A device built strictly to display—not control—the amplitudes of each frequency range for a mixed-frequency signal is typically called a *spectrum analyzer*. The design of spectrum analyzers may be as simple as a set of “filter” circuits (see the next chapter for details) designed to separate the different frequencies from each other, or as complex as a special-purpose digital computer running an FFT algorithm to mathematically split the signal into its harmonic components. Spectrum analyzers are often designed to analyze extremely high-frequency signals, such as those produced by radio transmitters and computer network hardware. In that form, they often have an appearance like that of an oscilloscope: (Figure below)

*Spectrum analyzer shows amplitude as a function of frequency.*

Like an oscilloscope, the spectrum analyzer uses a CRT (or a computer display mimicking a CRT) to display a plot of the signal. Unlike an oscilloscope, this plot is amplitude over *frequency* rather than amplitude over *time*. In essence, a frequency analyzer gives the operator a Bode plot of the signal: something an engineer might call a *frequency-domain* rather than a *time-domain* analysis.

The term “domain” is mathematical: a sophisticated word to describe the horizontal axis of a graph. Thus, an oscilloscope’s plot of amplitude (vertical) over time (horizontal) is a “time-domain” analysis, whereas a spectrum analyzer’s plot of amplitude (vertical) over frequency (horizontal) is a “frequency-domain” analysis. When we use SPICE to plot signal amplitude (either voltage or current amplitude) over a range of frequencies, we are performing *frequency-domain* analysis.
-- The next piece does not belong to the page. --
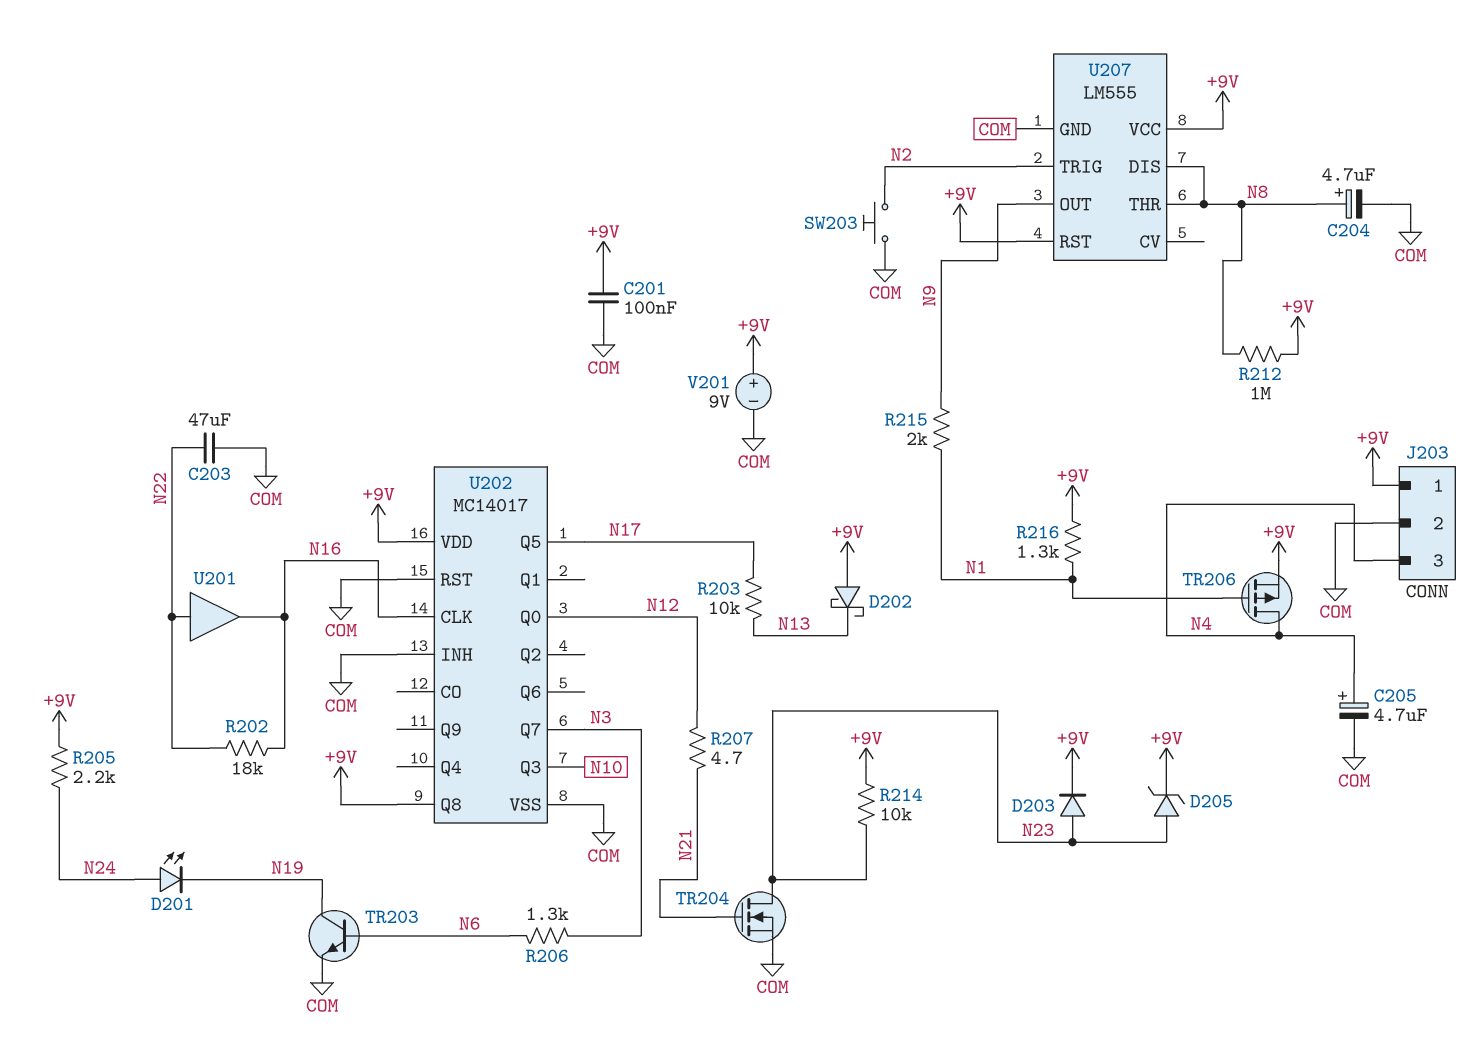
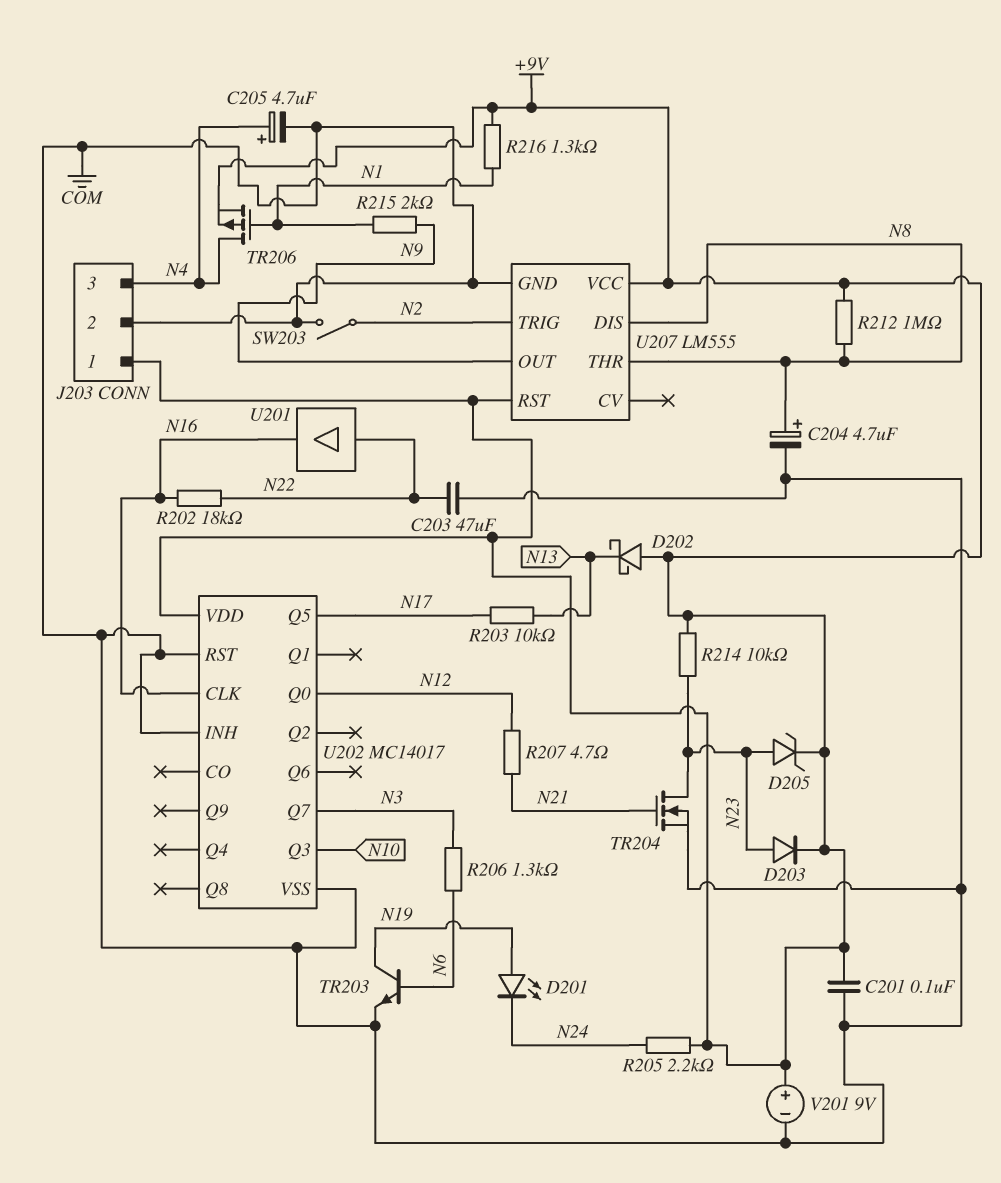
D201: LED (A N24, K N19) -> LED (A N19, K N24)
SW203: button (COM, N2) -> switch (COM, N2)
U202 pin Q8: +9V -> none

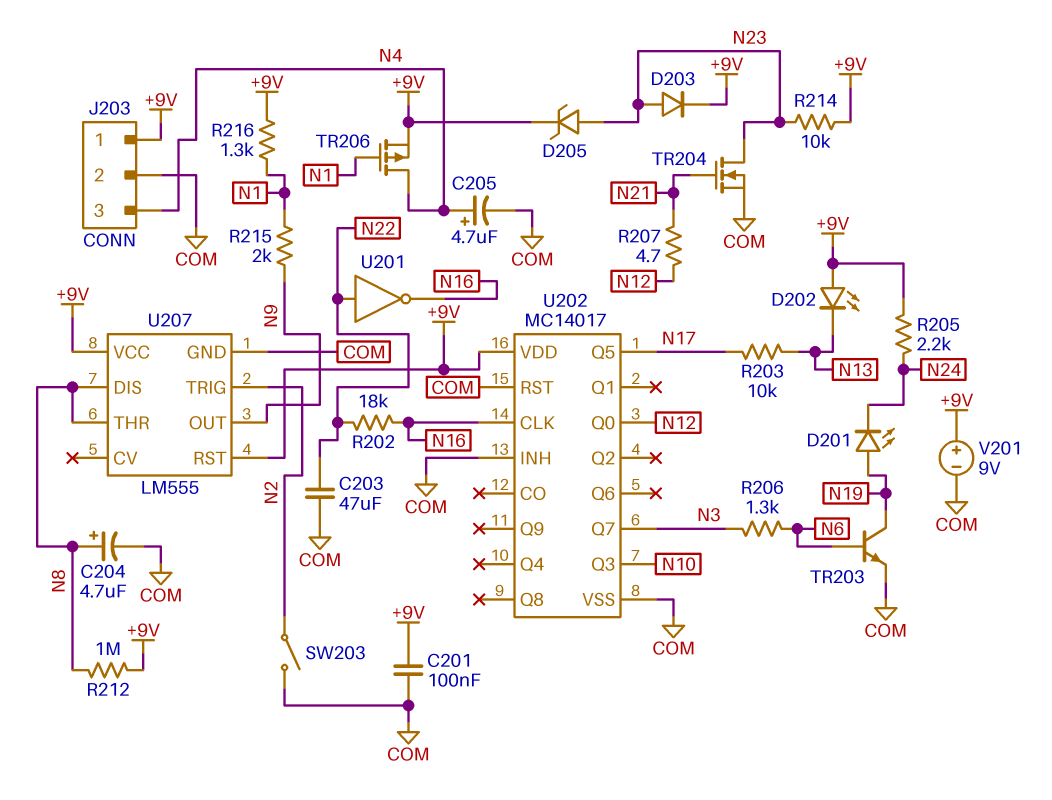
D202: schottky (A +9V, K N13) -> LED (A +9V, K N13)
U201: buffer (in N22, out N16) -> NOT (in N22, out N16)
Please take note of how the Fourier analysis from the last SPICE simulation isn’t “perfect.” Ideally, the amplitudes of all the even harmonics should be absolutely zero, and so should the DC component. Again, this is not so much a quirk of SPICE as it is a property of waveforms in general. A waveform of infinite duration (infinite number of cycles) can be analyzed with absolute precision, but the less cycles available to the computer for analysis, the less precise the analysis. It is only when we have an equation describing a waveform in its entirety that Fourier analysis can reduce it to a definite series of sinusoidal waveforms. The fewer times that a wave cycles, the less certain its frequency is. Taking this concept to its logical extreme, a short pulse—a waveform that doesn’t even complete a cycle—actually *has no frequency*, but rather acts as an infinite range of frequencies. This principle is common to *all* wave-based phenomena, not just AC voltages and currents.

Suffice it to say that the number of cycles and the certainty of a waveform’s frequency component(s) are directly related. We could improve the precision of our analysis here by letting the wave oscillate on and on for many cycles, and the result would be a spectrum analysis more consistent with the ideal. In the following analysis, I’ve omitted the waveform plot for brevity’s sake—its just a really long square wave:

*Improved fourier analysis.*

Notice how this analysis (Figure above) shows less of a DC component voltage and lower amplitudes for each of the even harmonic frequency sine waves, all because we let the computer sample more cycles of the wave. Again, the imprecision of the first analysis is not so much a flaw in SPICE as it is a fundamental property of waves and of signal analysis.

## Review

- Square waves are equivalent to a sine wave at the same (fundamental) frequency added to an infinite series of odd-multiple sine-wave harmonics at decreasing amplitudes.
- Computer algorithms exist which are able to sample waveshapes and determine their constituent sinusoidal components. The
*Fourier Transform*algorithm (particularly the*Fast Fourier Transform*, or*FFT*) is commonly used in computer circuit simulation programs such as SPICE and in electronic metering equipment for determining power quality.